Fingleton warns against taking the Japanese debt numbers at face value. “The figures that are bandied about are not properly sourced.” he maintains. Moreover,  he says Tokyo has a long-time habit of putting out exaggerated stories about its economic problems -  helped along by the Western media’s incessant harping on the country supposed “lost decades” - because it helps fend off trade sanctions.

This is not to say that Japan has no fiscal problems. In 2011 Japan experienced its first trade deficit in more than 20 years. The deficit was, of course, more than offset by a healthy current account surplus based on returns on foreign investments. Was it a fluke, occasioned by natural disasters in Japan and Thailand, or a harbinger of things to come?

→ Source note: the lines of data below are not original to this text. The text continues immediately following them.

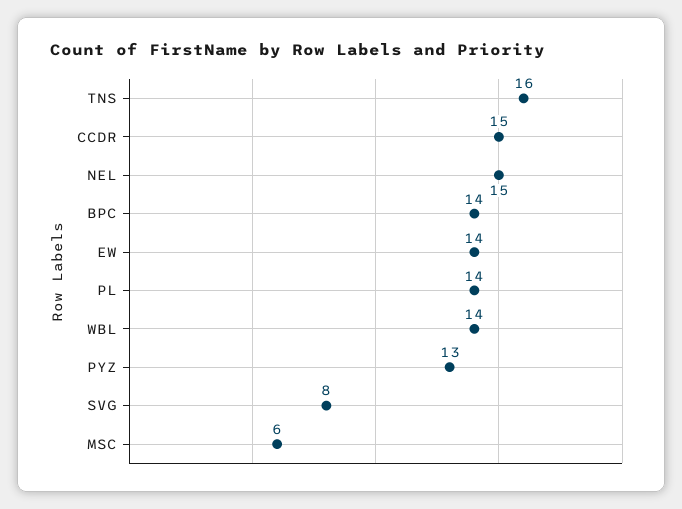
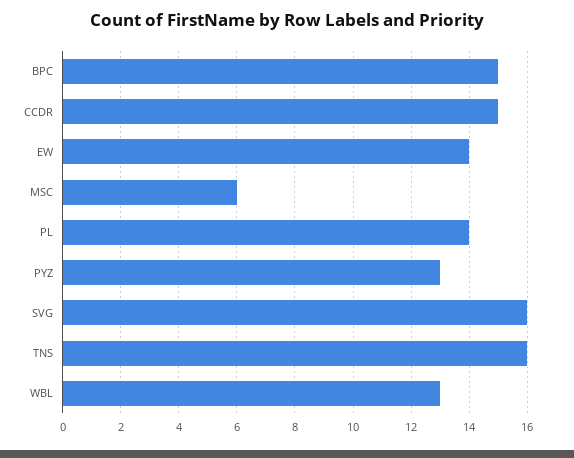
  {
    "TNS": 16,
    "CCDR": 15,
-   "NEL": 15,
-   "BPC": 14,
+   "BPC": 15,
    "EW": 14,
    "PL": 14,
-   "WBL": 14,
+   "WBL": 13,
    "PYZ": 13,
-   "SVG": 8,
+   "SVG": 16,
    "MSC": 6
  }

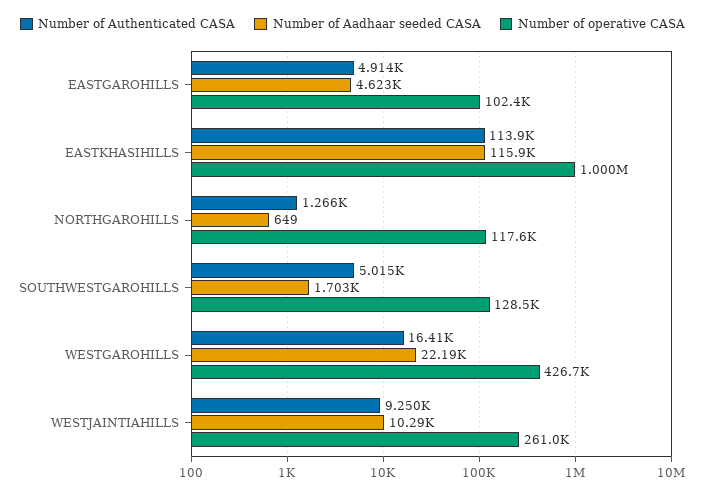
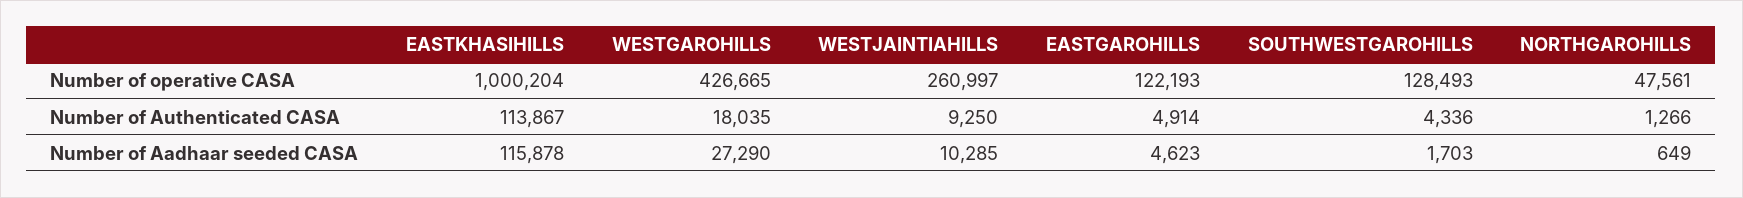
  {
    "Number of Authenticated CASA": {
      "EASTGAROHILLS": 4914,
      "EASTKHASIHILLS": 113867,
      "NORTHGAROHILLS": 1266,
-     "SOUTHWESTGAROHILLS": 5015,
+     "SOUTHWESTGAROHILLS": 4336,
-     "WESTGAROHILLS": 16410,
+     "WESTGAROHILLS": 18035,
      "WESTJAINTIAHILLS": 9250
    },
    "Number of Aadhaar seeded CASA": {
      "EASTGAROHILLS": 4623,
      "EASTKHASIHILLS": 115878,
      "NORTHGAROHILLS": 649,
      "SOUTHWESTGAROHILLS": 1703,
-     "WESTGAROHILLS": 22190,
+     "WESTGAROHILLS": 27290,
      "WESTJAINTIAHILLS": 10285
    },
    "Number of operative CASA": {
-     "EASTGAROHILLS": 102400,
+     "EASTGAROHILLS": 122193,
      "EASTKHASIHILLS": 1000204,
-     "NORTHGAROHILLS": 117600,
+     "NORTHGAROHILLS": 47561,
      "SOUTHWESTGAROHILLS": 128493,
      "WESTGAROHILLS": 426665,
      "WESTJAINTIAHILLS": 260997
    }
  }

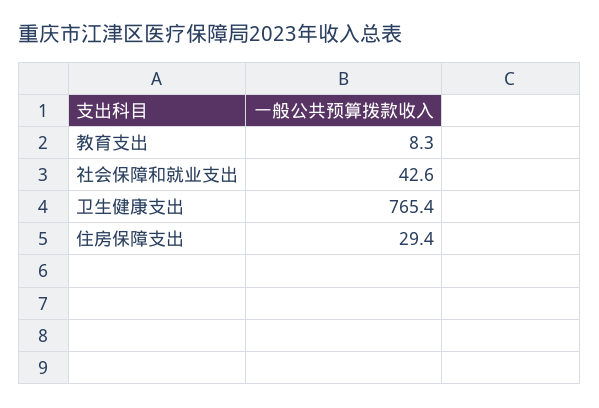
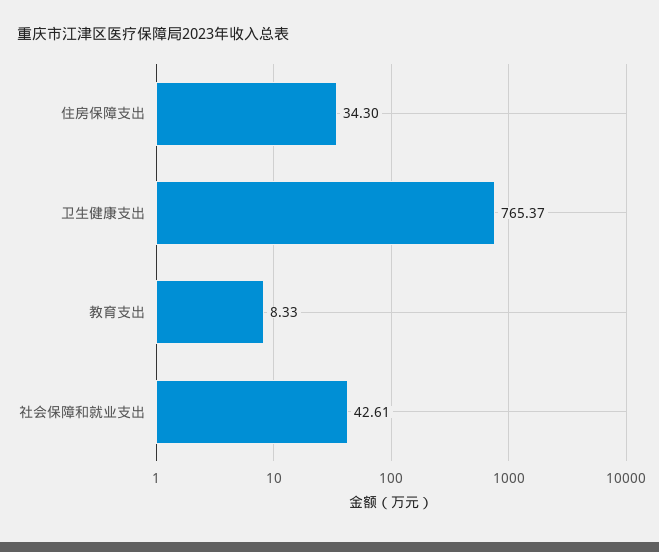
  {
    "教育支出": 8.33,
    "社会保障和就业支出": 42.61,
    "卫生健康支出": 765.37,
-   "住房保障支出": 29.4
+   "住房保障支出": 34.3
  }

Prime Minister Yoshihiko Noda, a former finance minister, has made fiscal reform the main goal of his administration. Indeed, it is fair to say he is staking his government and the future of his party on the proposition that he can get a rise in the consumption (ie sales) tax through parliament this spring.

A five-percent consumption tax was first enacted in 1995, but has long been considered inadequate to meet the needs of an aging society and continue to cover the gaps in the costs of social security. Noda proposes to raise the tax incrementally to 10 percent by 2015.

Japanese are no more interested in paying higher taxes than anybody else, so it is not surprising that raising the consumption tax is kind of a “third rail” in Japanese politics. Former prime minister Naoto Kan proposed such a tax rise last year and lost the election to the upper house of parliament. His administration never really recovered.

“In the past there are few examples of a party raising the flag of a tax increase winning an election, but the cold truth is that this is the only way for Japan, with its quadrillion yen national debt ,to avoid its own ‘europe-ification’,” says Takao Toshikawa, chief correspondent for the Oriental Economist newsletter.

Public opinion polls show (surprise surprise) that about 60 percent of the public opposes raising the consumption tax, although a nearly equal number agree that something must be done. Noda has, in effect bet the future of his government and party on that the latter view will ultimately make itself felt as the bills move through parliament.